Problem to solve: Reproduce the listing below word for word, from the line containing "Les plus belles" down to the last line of the listing.

Data supplied:
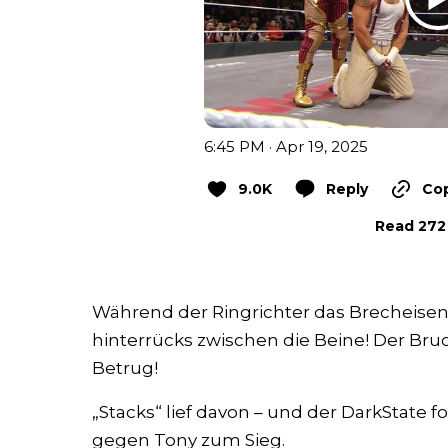
6:45 PM · Apr 19, 2025
9.0K
Reply
Cop
Read 272 
Während der Ringrichter das Brecheisen 
hinterrücks zwischen die Beine! Der Bru
Betrug!
„Stacks“ lief davon – und der DarkState
gegen Tony zum Sieg.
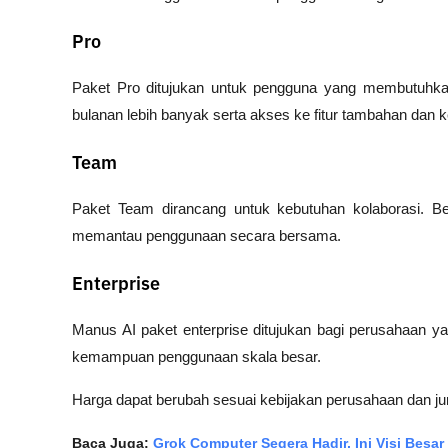
Pro
Paket Pro ditujukan untuk pengguna yang membutuhkan 
bulanan lebih banyak serta akses ke fitur tambahan da
Team
Paket Team dirancang untuk kebutuhan kolaborasi. B
memantau penggunaan secara bersama.
Enterprise
Manus AI paket enterprise ditujukan bagi perusahaan
kemampuan penggunaan skala besar.
Harga dapat berubah sesuai kebijakan perusahaan dan ju
Baca Juga: 
Grok Computer Segera Hadir, Ini Visi Besar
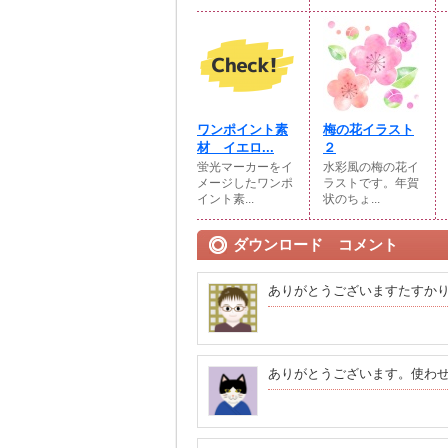
ワンポイント素
梅の花イラスト
材 イエロ...
２
蛍光マーカーをイ
水彩風の梅の花イ
メージしたワンポ
ラストです。年賀
イント素...
状のちょ...
ダウンロード コメント
ありがとうございますたすか
ありがとうございます。使わ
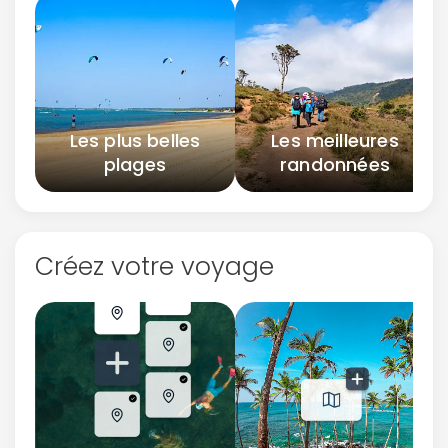
Les plus belles
Les meilleures
plages
randonnées
Créez votre voyage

Worked solution:
Les plus belles
Les meilleures
plages
randonnées
Créez votre voyage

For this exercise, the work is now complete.